# Dove Shoot Southeast GA?



## ssramage (Jul 10, 2017)

I'd like to take my 4 year old son on his first dove hunt this year. Would like something within a couple hours of the St. Simons/Brunswick area.

Let me know if you know of anything. Thanks!


----------



## porkless1 (Jul 12, 2017)

*dove*

I will have several shoots at a couple of locations. Sandersville Ga. 4782322559 Rusty
oconeeridge.com


----------



## smoothie (Jul 15, 2017)

Valdosta if that is close enough


----------



## Coach30458 (Jul 24, 2017)

Give us a call. We have been doing dove hunts for 10+ years and have a few memberships still available. you can look us up on the web at www.redfernplantation.com and give us a call if you have any questions.


----------



## Chase4556 (Jul 24, 2017)

Coach30458 said:


> Give us a call. We have been doing dove hunts for 10+ years and have a few memberships still available. you can look us up on the web at www.redfernplantation.com and give us a call if you have any questions.



Can vouch for the quality of these hunts! Some of the best dove hunts I've been on.


----------



## ssramage (Jul 27, 2017)

Coach30458 said:


> Give us a call. We have been doing dove hunts for 10+ years and have a few memberships still available. you can look us up on the web at www.redfernplantation.com and give us a call if you have any questions.



Do you do any single hunts? Statesboro is a haul from me to be a full member I think.


----------



## AllTerrainAngler (Jul 28, 2017)

Hopefully something will come up. I'm in statesboro and looking for opening weekend hunts.


----------



## Coach30458 (Jul 30, 2017)

ssramage said:


> Do you do any single hunts? Statesboro is a haul from me to be a full member I think.



We do offer single day hunts for $150 per day after opening day.


----------



## Chase4556 (Jul 30, 2017)

Coach30458 said:


> We do offer single day hunts for $150 per day after opening day.



Good to know, I didn't realize y'all were offering that. May try and come see ya and knock some birds down.


----------



## ssramage (Jul 31, 2017)

Coach30458 said:


> We do offer single day hunts for $150 per day after opening day.

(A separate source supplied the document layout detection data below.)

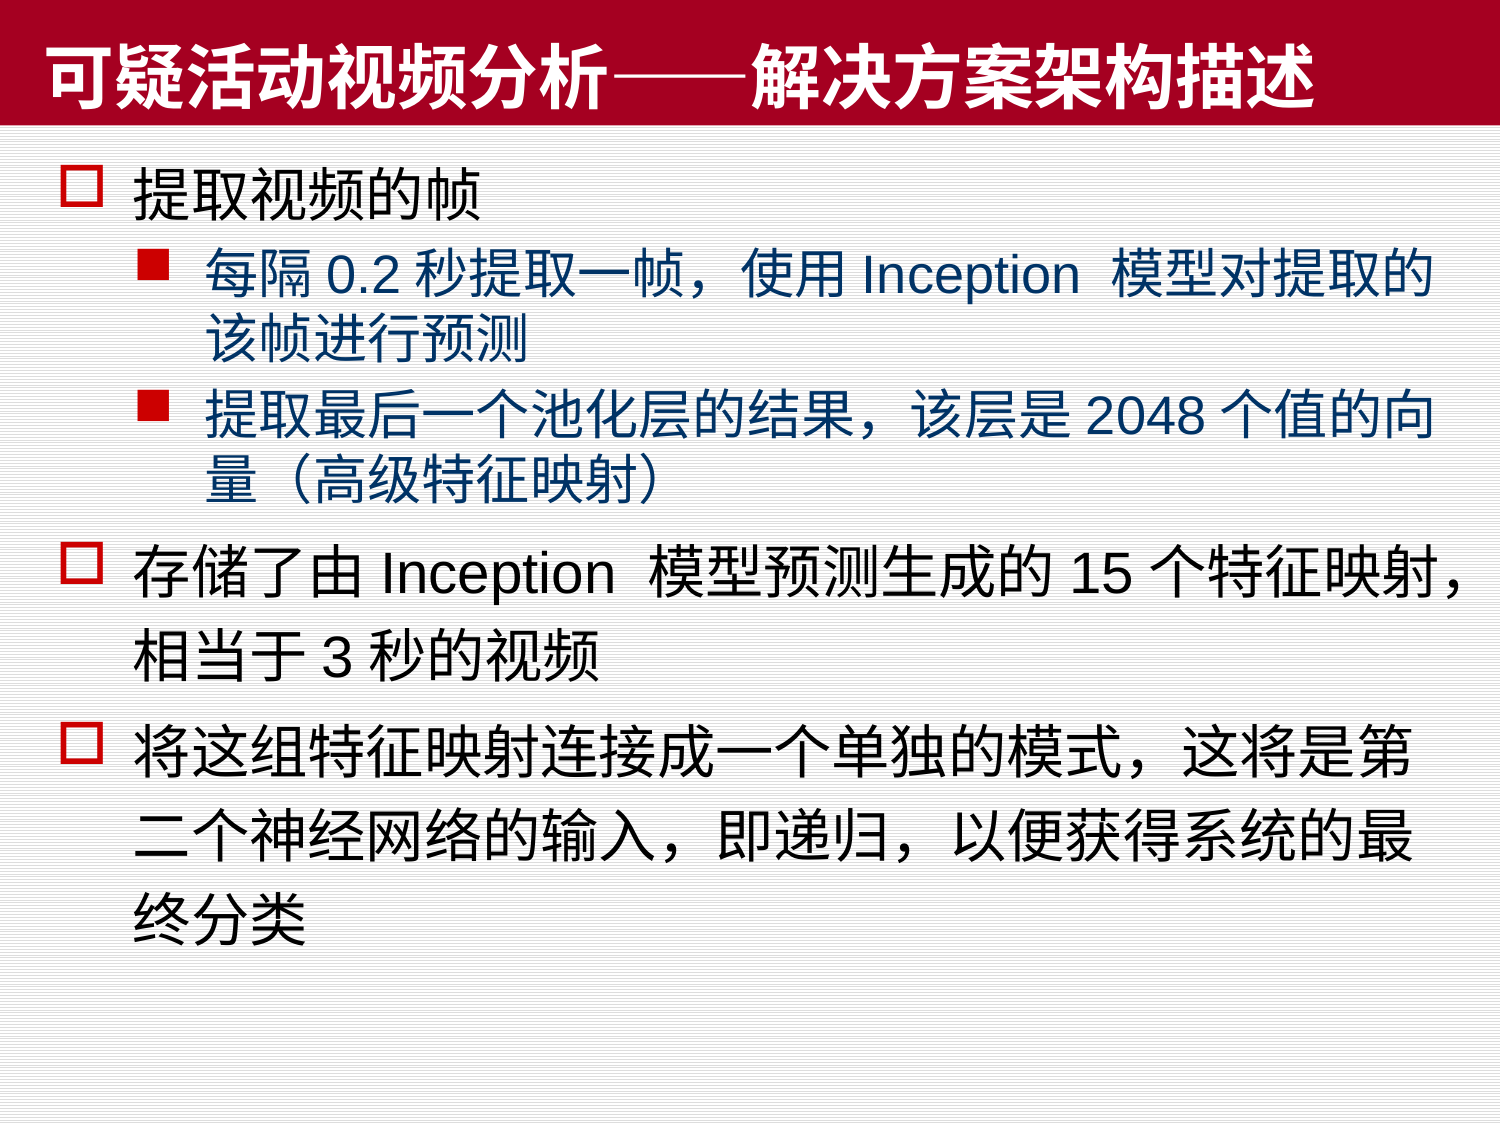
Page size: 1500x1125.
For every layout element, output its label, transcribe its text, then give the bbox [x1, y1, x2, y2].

title 可疑活动视频分析——解决方案架构描述 [0, 0, 1500, 126]
list 提取视频的帧 每隔0.2秒提取一帧，使用Inception 模型对提取的该帧进行预测 提取最后一个池化层的结果，该层是2048个值的向量（高级特征映射） 存储了由Inception 模型预测生成的15个特征映射，相当于3秒的视频 将这组特征映射连接成一个单独的模式，这将是第二个神经网络的输入，即递归，以便获得系统的最终分类 [40, 136, 1460, 1024]
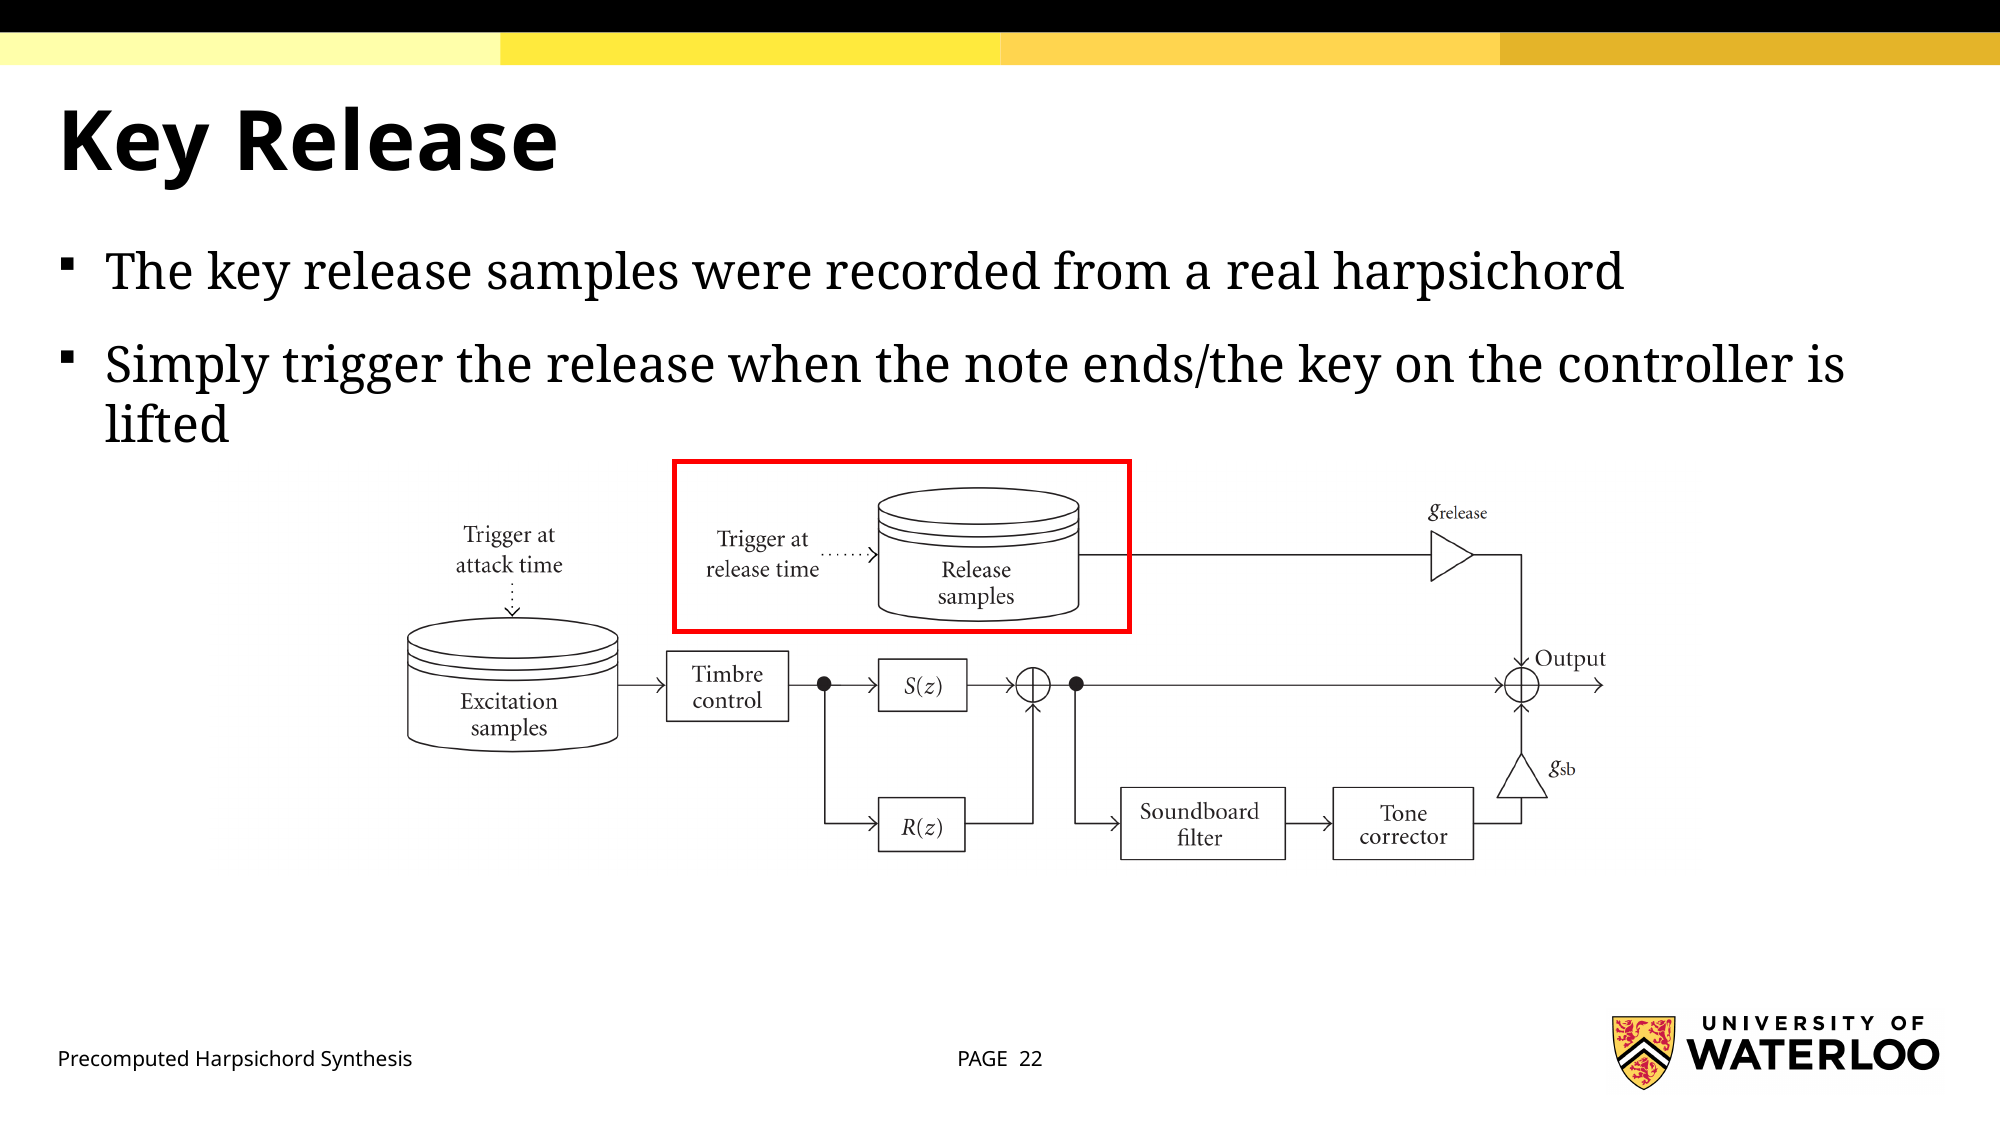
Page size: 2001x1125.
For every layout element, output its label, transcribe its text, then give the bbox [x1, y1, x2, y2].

list The key release samples were recorded from a real harpsichord Simply trigger the release when the note ends/the key on the controller is lifted [42, 231, 1941, 986]
picture [1606, 1008, 1945, 1095]
title Key Release [42, 71, 1941, 219]
slide_number PAGE 22 [916, 1039, 1084, 1081]
picture [209, 461, 1703, 876]
footer Precomputed Harpsichord Synthesis [42, 1039, 900, 1081]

Good to know. I've got a few irons in the fire right now, so once I know my schedule for the Fall in more detail I'll be in touch. Do you have a list of planned shoots and dates that you could PM me?


----------



## ssramage (Aug 10, 2017)

Still looking for a good family friendly shoot for opening day to take my son on.


----------



## willkelley (Aug 31, 2017)

any shoots within an hour of statesboro on monday? got myself and possibly one other looking.


----------